Whenever a line in the records below contains "index", pick it out.

* [Supplied material]
%%

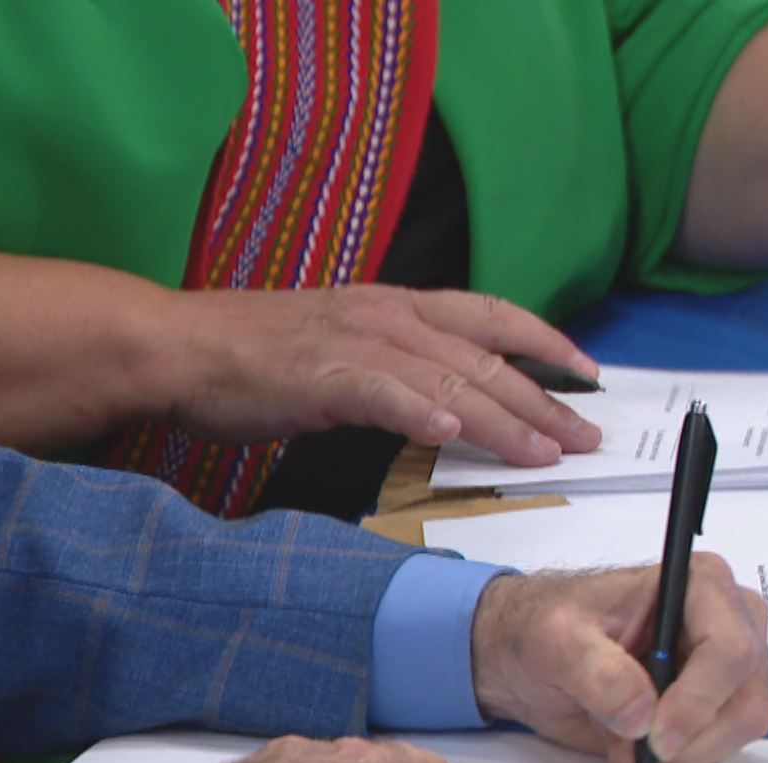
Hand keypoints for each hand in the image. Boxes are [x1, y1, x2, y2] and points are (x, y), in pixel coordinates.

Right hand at [160, 286, 603, 465]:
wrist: (180, 344)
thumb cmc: (256, 353)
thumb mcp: (345, 345)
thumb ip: (400, 366)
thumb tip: (451, 401)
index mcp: (396, 306)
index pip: (491, 316)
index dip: (546, 343)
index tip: (587, 375)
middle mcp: (386, 316)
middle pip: (485, 357)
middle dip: (543, 401)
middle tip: (584, 436)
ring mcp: (355, 343)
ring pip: (448, 379)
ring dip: (502, 420)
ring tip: (541, 452)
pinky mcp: (320, 375)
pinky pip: (381, 393)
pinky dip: (419, 412)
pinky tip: (448, 434)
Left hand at [469, 557, 767, 762]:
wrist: (529, 654)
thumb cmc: (545, 627)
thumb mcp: (554, 639)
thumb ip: (595, 671)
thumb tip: (641, 716)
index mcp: (700, 584)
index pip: (732, 650)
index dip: (699, 702)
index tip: (655, 738)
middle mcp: (727, 623)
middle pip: (747, 700)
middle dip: (692, 739)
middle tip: (634, 747)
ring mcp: (725, 670)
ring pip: (738, 732)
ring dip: (678, 754)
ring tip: (622, 737)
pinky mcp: (714, 707)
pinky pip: (717, 752)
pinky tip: (632, 742)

%%

* [Answer box]
index mcp: (396, 306)
index pip: (491, 316)
index dip: (546, 343)
index tip: (587, 375)
index mcp: (700, 584)
index pip: (732, 650)
index dip: (699, 702)
index tip: (655, 738)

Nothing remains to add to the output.